BEGIN Input for this task

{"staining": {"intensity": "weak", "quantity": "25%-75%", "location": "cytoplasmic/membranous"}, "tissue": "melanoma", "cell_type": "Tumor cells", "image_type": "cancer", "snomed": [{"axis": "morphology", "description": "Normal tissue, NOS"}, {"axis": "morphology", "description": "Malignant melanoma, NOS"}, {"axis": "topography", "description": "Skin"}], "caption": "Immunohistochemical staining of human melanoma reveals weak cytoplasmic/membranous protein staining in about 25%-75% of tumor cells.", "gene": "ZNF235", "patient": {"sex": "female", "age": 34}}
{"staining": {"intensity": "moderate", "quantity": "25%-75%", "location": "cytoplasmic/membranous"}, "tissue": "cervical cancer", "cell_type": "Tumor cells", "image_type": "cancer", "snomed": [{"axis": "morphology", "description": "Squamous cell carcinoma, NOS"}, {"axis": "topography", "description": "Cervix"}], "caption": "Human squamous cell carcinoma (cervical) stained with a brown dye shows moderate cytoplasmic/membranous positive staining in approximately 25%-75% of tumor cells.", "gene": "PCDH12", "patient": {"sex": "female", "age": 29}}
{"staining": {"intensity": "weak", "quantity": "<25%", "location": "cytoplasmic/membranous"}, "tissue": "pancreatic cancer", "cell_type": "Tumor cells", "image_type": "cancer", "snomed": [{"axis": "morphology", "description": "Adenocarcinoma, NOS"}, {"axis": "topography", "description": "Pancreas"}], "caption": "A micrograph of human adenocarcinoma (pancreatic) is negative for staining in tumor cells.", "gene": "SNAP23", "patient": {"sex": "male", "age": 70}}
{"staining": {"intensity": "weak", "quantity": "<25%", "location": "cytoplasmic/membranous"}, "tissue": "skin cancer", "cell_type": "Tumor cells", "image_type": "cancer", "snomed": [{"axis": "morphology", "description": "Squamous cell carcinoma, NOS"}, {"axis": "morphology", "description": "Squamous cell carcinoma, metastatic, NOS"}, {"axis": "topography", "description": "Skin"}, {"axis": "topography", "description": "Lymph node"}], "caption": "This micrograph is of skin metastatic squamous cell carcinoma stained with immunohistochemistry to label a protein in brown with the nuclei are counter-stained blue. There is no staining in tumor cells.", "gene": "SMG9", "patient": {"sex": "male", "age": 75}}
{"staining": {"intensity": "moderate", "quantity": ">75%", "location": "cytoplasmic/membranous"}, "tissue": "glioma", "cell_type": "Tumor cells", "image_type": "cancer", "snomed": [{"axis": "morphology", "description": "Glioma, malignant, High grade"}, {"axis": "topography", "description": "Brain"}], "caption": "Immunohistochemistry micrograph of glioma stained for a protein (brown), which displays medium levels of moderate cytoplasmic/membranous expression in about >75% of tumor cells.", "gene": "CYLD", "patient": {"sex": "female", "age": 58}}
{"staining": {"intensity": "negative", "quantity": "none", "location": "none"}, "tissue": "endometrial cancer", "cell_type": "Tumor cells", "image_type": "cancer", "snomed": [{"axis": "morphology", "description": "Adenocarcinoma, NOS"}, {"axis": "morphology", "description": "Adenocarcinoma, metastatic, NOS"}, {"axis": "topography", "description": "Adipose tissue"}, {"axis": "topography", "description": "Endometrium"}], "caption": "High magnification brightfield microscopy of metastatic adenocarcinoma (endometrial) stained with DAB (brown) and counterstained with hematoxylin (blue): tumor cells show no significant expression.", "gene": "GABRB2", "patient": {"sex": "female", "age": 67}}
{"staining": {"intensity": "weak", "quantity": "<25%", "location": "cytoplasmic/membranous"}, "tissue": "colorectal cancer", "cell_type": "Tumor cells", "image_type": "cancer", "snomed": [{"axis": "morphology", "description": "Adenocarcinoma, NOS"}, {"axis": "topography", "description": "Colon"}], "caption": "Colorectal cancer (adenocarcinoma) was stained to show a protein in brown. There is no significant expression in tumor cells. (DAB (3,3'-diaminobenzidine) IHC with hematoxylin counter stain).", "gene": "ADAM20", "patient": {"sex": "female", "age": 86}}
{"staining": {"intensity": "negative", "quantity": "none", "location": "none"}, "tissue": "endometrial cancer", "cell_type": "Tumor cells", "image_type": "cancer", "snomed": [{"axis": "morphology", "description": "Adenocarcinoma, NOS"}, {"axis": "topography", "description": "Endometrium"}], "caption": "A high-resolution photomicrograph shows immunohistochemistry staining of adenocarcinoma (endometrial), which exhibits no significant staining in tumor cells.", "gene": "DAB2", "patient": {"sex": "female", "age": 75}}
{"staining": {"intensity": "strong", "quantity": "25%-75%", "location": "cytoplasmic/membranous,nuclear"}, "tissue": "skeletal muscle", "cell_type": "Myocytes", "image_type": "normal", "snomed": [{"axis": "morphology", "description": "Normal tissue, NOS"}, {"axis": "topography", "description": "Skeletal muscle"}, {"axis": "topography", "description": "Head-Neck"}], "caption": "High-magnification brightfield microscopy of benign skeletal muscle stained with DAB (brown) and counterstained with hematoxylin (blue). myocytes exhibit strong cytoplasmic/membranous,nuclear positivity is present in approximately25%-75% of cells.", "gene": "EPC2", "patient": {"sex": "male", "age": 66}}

END Input for this task

## Instructions for the task
Would you output, from the records above, exactly the run of lines that starts at the line containing "microscopy of metastatic" and ends at the line containing "cancer (adenocarcinoma) was", and only that run?

## Exercise response
{"staining": {"intensity": "negative", "quantity": "none", "location": "none"}, "tissue": "endometrial cancer", "cell_type": "Tumor cells", "image_type": "cancer", "snomed": [{"axis": "morphology", "description": "Adenocarcinoma, NOS"}, {"axis": "morphology", "description": "Adenocarcinoma, metastatic, NOS"}, {"axis": "topography", "description": "Adipose tissue"}, {"axis": "topography", "description": "Endometrium"}], "caption": "High magnification brightfield microscopy of metastatic adenocarcinoma (endometrial) stained with DAB (brown) and counterstained with hematoxylin (blue): tumor cells show no significant expression.", "gene": "GABRB2", "patient": {"sex": "female", "age": 67}}
{"staining": {"intensity": "weak", "quantity": "<25%", "location": "cytoplasmic/membranous"}, "tissue": "colorectal cancer", "cell_type": "Tumor cells", "image_type": "cancer", "snomed": [{"axis": "morphology", "description": "Adenocarcinoma, NOS"}, {"axis": "topography", "description": "Colon"}], "caption": "Colorectal cancer (adenocarcinoma) was stained to show a protein in brown. There is no significant expression in tumor cells. (DAB (3,3'-diaminobenzidine) IHC with hematoxylin counter stain).", "gene": "ADAM20", "patient": {"sex": "female", "age": 86}}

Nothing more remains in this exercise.